**** Listed entries ****
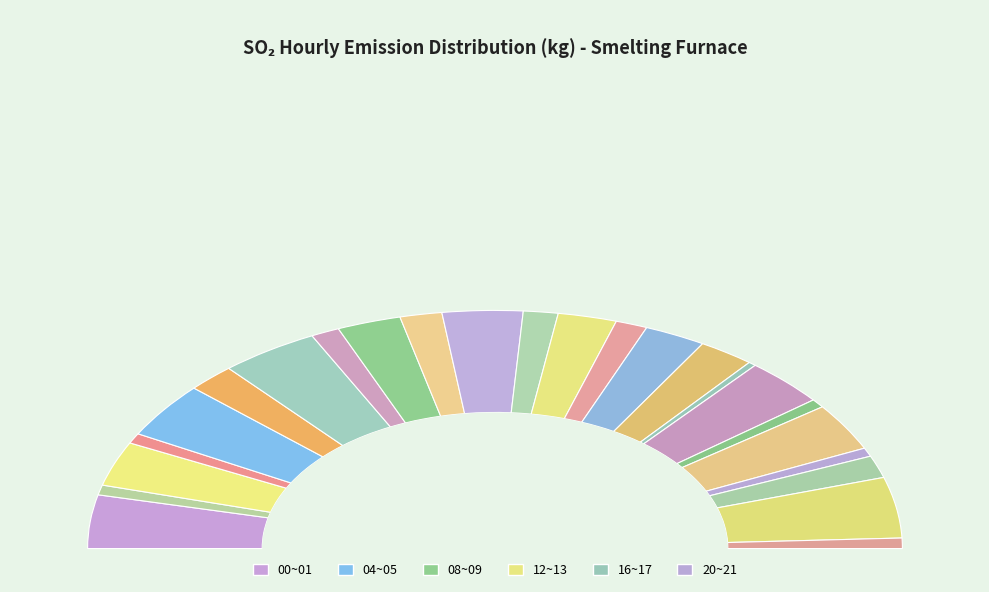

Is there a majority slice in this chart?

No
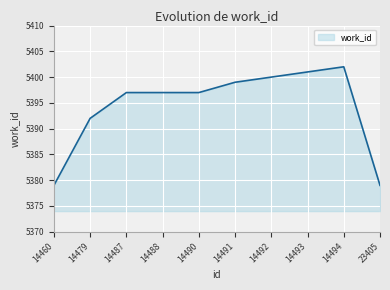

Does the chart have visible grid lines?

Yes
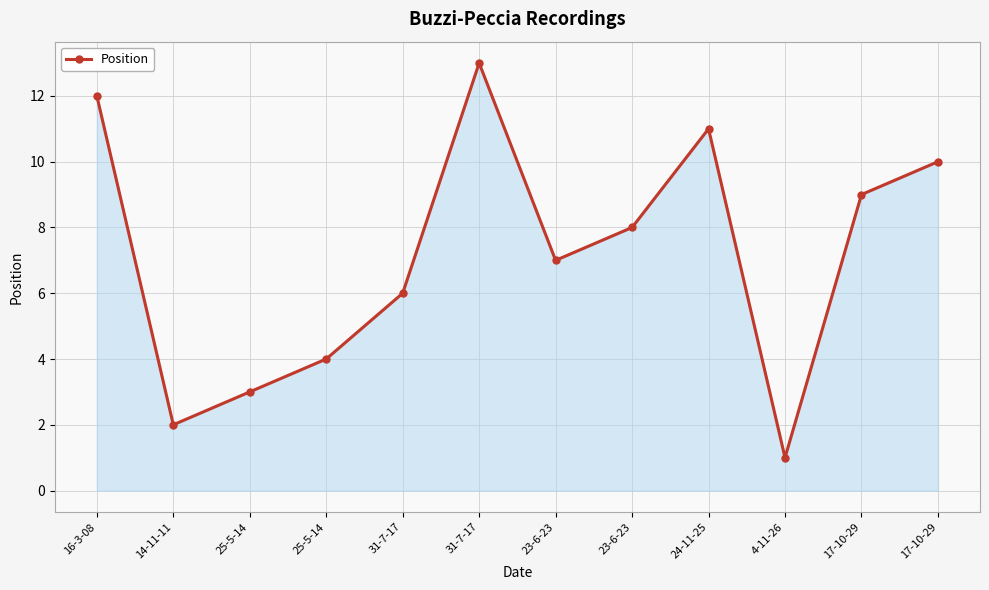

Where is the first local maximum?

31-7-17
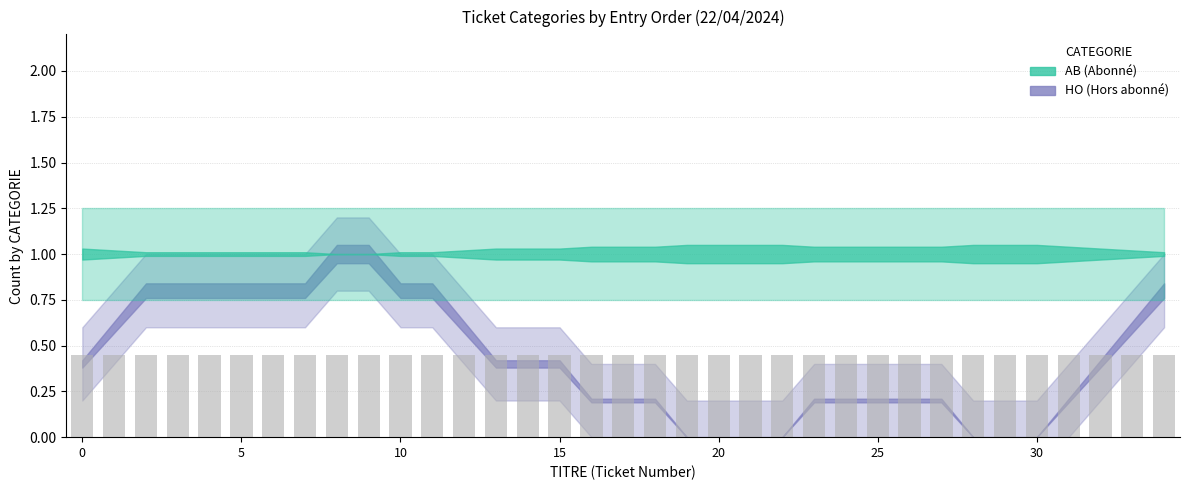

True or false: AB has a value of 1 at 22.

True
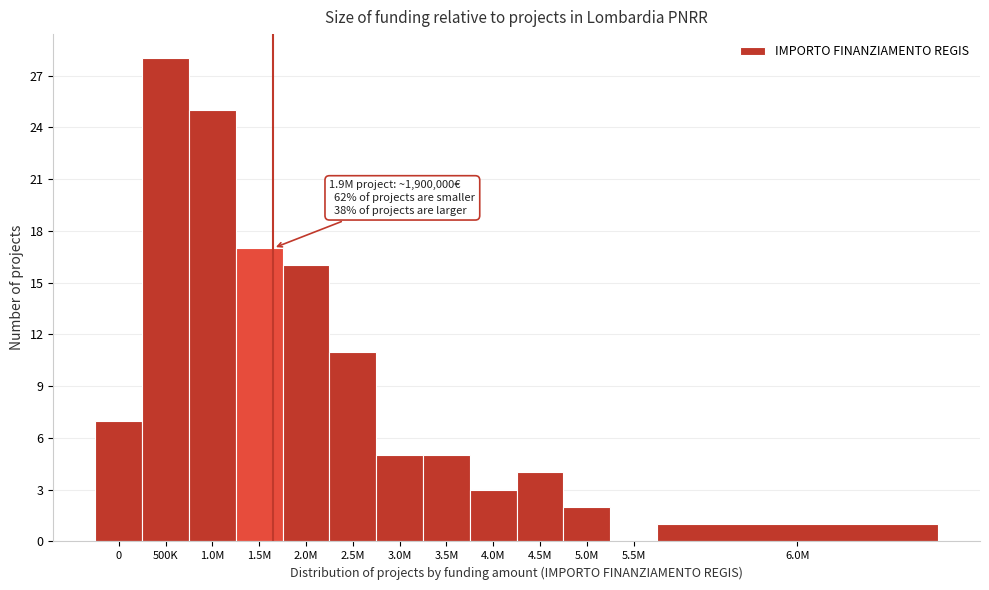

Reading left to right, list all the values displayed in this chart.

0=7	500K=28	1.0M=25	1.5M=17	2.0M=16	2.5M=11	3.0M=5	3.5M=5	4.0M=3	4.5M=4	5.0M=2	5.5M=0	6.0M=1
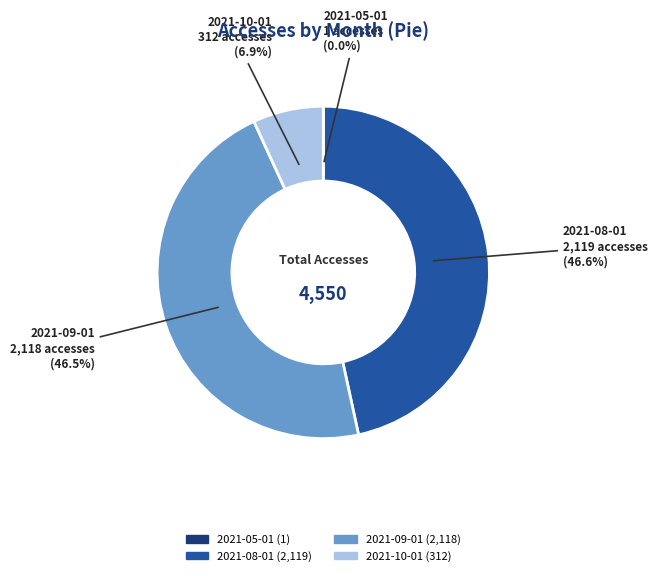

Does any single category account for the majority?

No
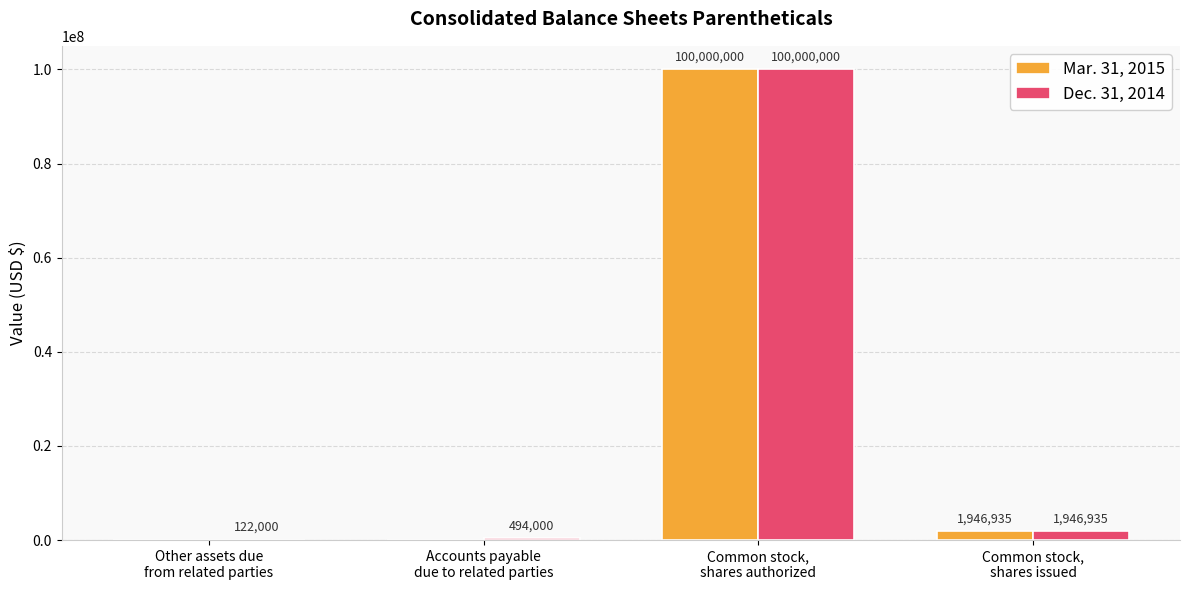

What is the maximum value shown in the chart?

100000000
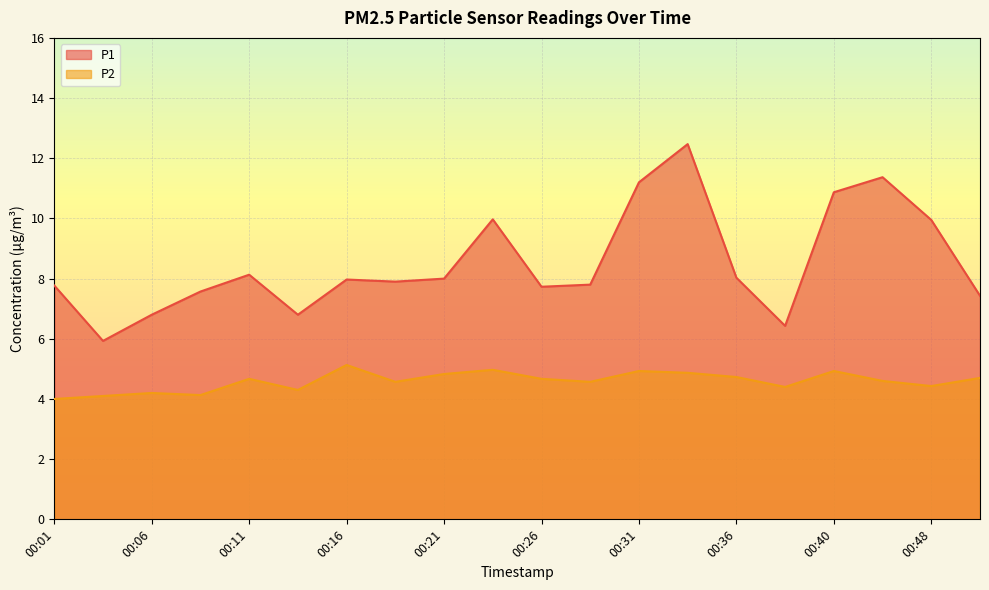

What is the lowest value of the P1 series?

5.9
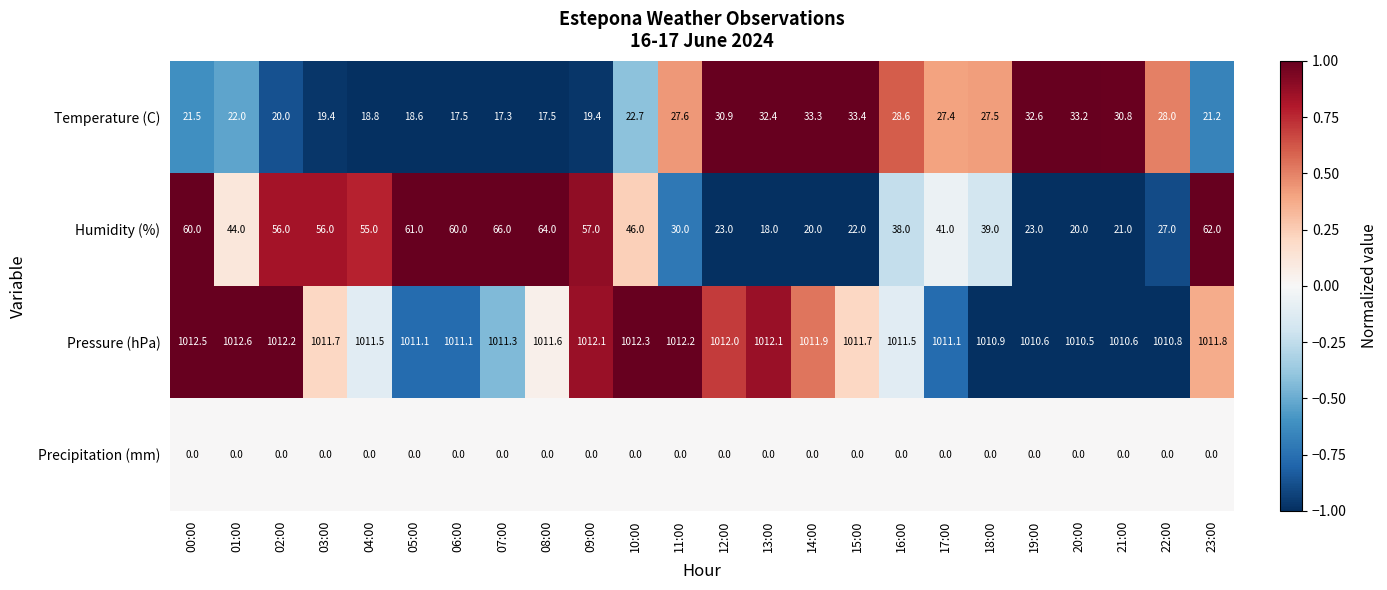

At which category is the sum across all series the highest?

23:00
****
**What is expected**
Identify each line above that contains the string "maximum", treating uppercase and lowercase as distinct, and copy those lines in full.

**Reply to the exercise**
Where is the first local maximum?
What is the maximum value shown in the chart?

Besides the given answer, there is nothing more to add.